Taylor Hornby, the security engineer who used Anthropic’s Opus 4.8 AI model to find a critical flaw in Zcash, says privacy coin Monero is among the tokens he plans to audit next.
Asked on X if he could look for flaws in Monero and other private cryptocurrencies, Hornby replied: “Absolutely! I’ll add Monero to my queue of things to audit.”
Monero, which trades under the ticker XMR, is among the largest privacy-focused cryptocurrencies and hides transaction details by default, compared to Zcash, where users can either be transparent or shielded.
Hornby found the Zcash bug on May 29. The flaw in blockchain’s Orchard privacy pool had remained undetected since May 2022 and could have allowed an attacker to make unlimited, undetectable fake ZEC. Shielded Labs, a nonprofit developer of the network, disclosed it Thursday and implemented an emergency fix by June 1.

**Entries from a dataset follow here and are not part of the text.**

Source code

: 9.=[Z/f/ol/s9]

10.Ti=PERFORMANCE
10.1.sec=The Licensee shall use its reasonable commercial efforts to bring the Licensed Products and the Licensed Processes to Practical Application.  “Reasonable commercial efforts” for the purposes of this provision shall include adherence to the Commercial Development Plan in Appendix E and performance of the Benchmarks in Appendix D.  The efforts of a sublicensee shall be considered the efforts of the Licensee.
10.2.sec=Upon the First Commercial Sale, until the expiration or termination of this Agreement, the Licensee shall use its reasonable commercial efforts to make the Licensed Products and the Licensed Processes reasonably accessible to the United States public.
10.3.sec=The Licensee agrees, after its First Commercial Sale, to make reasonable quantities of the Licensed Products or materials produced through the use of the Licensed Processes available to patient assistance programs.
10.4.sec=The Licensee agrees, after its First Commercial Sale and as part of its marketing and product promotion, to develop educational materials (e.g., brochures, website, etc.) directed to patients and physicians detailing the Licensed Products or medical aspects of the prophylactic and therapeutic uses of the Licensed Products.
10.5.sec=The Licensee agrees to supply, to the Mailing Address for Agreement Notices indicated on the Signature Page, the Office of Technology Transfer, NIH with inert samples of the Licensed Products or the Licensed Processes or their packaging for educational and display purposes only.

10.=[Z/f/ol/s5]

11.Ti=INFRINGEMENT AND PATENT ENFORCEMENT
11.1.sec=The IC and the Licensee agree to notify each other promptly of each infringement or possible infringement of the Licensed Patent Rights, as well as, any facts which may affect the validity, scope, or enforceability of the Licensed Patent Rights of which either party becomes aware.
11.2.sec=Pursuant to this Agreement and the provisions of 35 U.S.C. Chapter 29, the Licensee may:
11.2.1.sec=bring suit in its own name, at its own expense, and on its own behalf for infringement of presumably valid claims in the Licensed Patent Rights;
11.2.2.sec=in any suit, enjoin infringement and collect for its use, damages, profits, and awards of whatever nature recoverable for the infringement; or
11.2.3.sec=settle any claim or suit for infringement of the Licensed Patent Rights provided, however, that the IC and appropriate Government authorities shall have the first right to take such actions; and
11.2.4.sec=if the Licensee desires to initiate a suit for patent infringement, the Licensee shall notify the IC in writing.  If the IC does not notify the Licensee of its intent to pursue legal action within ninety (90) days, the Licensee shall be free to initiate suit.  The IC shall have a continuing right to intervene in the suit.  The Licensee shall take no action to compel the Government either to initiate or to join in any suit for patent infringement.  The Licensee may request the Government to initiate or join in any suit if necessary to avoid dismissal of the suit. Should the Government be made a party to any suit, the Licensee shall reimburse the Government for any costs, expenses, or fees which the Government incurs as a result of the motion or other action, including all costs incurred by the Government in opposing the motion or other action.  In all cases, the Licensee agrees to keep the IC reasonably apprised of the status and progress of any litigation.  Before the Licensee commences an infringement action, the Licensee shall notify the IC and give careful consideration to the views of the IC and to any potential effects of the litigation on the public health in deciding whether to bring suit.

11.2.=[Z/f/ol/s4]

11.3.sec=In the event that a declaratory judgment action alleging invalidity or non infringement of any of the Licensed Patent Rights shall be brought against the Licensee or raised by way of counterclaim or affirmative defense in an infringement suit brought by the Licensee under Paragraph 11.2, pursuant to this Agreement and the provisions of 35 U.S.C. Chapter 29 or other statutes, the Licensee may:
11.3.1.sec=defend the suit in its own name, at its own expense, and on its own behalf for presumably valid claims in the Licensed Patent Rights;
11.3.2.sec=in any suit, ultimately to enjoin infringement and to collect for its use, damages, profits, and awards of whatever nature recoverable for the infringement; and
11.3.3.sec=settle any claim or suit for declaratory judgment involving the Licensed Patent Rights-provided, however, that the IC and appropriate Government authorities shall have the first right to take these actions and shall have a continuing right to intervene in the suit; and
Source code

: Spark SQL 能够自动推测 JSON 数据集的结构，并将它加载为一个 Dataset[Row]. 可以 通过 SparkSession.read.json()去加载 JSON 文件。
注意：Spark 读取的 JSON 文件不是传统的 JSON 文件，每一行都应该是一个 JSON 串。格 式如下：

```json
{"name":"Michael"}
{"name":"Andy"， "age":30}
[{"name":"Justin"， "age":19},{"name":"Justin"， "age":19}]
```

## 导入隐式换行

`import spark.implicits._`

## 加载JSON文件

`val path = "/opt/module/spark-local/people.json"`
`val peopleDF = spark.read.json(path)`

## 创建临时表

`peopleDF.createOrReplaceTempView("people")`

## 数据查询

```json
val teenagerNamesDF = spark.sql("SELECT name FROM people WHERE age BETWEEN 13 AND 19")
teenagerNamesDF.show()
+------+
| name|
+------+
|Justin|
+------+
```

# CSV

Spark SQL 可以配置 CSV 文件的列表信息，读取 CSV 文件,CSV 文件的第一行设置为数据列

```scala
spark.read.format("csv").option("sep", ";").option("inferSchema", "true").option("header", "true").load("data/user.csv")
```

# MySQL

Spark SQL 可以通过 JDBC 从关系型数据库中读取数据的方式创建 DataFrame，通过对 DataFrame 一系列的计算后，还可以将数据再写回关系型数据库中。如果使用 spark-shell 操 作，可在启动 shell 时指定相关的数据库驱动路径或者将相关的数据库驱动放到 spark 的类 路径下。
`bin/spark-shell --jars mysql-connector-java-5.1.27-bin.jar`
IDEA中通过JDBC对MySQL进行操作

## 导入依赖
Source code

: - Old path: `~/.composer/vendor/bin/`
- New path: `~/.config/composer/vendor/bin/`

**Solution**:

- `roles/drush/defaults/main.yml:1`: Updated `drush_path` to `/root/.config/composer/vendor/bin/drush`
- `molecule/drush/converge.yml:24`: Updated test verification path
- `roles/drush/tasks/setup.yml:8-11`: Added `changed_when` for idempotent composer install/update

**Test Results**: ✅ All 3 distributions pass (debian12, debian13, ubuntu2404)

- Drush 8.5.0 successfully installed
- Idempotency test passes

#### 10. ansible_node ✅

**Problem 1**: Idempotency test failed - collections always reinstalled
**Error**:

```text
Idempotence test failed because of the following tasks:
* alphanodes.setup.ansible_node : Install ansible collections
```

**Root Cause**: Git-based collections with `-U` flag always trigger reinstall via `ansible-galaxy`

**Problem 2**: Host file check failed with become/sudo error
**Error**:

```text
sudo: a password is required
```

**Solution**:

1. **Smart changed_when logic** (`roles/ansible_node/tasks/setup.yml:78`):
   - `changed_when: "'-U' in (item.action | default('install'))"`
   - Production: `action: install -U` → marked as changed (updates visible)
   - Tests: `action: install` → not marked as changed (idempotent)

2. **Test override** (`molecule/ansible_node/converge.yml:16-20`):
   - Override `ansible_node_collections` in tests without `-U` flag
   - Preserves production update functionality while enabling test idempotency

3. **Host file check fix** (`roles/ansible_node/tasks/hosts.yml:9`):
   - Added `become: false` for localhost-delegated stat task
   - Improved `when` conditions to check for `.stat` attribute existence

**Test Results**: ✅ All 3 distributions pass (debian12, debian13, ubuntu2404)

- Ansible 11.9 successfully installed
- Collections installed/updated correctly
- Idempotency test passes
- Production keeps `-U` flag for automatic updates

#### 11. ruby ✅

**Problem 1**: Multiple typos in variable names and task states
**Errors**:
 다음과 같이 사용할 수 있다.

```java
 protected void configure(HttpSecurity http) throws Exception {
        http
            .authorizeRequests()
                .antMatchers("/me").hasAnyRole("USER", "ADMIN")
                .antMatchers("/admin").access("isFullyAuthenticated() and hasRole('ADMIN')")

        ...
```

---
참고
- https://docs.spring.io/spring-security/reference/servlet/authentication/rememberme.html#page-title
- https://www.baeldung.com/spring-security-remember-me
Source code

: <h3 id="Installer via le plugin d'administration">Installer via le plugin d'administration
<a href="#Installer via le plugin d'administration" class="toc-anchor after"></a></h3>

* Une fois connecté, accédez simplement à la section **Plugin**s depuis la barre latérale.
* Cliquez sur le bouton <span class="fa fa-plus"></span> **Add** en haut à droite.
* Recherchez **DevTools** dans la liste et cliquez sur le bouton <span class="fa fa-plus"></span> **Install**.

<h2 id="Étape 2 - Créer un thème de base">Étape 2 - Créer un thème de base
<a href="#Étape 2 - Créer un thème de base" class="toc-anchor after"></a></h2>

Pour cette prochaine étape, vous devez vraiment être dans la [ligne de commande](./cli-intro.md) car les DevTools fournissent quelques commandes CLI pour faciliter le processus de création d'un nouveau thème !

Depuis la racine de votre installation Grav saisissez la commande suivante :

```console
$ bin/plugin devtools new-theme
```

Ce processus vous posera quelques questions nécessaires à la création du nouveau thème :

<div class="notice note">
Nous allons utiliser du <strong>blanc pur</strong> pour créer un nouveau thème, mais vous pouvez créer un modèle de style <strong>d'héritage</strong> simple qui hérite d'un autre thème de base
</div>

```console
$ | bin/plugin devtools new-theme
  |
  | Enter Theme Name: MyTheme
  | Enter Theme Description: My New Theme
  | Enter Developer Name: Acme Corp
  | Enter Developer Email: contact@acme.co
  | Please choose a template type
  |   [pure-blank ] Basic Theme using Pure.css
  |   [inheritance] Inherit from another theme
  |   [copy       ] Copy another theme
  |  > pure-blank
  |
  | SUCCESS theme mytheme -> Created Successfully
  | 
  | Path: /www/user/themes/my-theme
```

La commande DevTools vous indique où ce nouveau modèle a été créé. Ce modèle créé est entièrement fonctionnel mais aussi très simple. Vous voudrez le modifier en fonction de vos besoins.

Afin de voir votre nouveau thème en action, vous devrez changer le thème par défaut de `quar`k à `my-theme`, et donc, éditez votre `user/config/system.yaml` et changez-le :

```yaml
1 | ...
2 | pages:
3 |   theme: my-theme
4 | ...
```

Zcash fell 38% over the following 24 hours due to fallout and concerns about a hacker possibly stealing money from the shielded pool – without leaving a traceable trail – over the past few years.
Hornby, hired by Shielded Labs in April to find protocol flaws before attackers could, said he reported the bug rather than exploiting it because the Zcash developers were “like family” and he “couldn’t live with that kind of betrayal.”
He plans to apply for a Zcash coin holder grant to fund further work.